_Exercise objective_: Every line from the beginning of the data through the line containing "### ext2转ext4" should be reproduced exactly, and no further lines should be output.

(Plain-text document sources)
=-=-=-=-=

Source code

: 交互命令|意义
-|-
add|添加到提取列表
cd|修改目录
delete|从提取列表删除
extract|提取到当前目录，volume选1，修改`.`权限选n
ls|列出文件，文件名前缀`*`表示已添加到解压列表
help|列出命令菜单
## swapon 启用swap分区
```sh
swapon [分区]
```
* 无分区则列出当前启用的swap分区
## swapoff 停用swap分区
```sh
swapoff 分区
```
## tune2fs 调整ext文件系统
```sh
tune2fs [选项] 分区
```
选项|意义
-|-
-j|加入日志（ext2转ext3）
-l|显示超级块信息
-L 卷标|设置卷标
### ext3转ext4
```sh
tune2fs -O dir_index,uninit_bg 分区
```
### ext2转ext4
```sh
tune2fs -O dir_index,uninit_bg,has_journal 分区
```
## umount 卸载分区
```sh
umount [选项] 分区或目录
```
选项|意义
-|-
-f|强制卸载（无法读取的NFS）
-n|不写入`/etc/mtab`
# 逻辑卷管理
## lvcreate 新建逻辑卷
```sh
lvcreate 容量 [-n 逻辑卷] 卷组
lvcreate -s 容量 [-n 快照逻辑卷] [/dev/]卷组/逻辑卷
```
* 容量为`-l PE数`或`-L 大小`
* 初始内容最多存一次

=-=-=-=-=

_Solution_:
Source code

: 交互命令|意义
-|-
add|添加到提取列表
cd|修改目录
delete|从提取列表删除
extract|提取到当前目录，volume选1，修改`.`权限选n
ls|列出文件，文件名前缀`*`表示已添加到解压列表
help|列出命令菜单
## swapon 启用swap分区
```sh
swapon [分区]
```
* 无分区则列出当前启用的swap分区
## swapoff 停用swap分区
```sh
swapoff 分区
```
## tune2fs 调整ext文件系统
```sh
tune2fs [选项] 分区
```
选项|意义
-|-
-j|加入日志（ext2转ext3）
-l|显示超级块信息
-L 卷标|设置卷标
### ext3转ext4
```sh
tune2fs -O dir_index,uninit_bg 分区
```
### ext2转ext4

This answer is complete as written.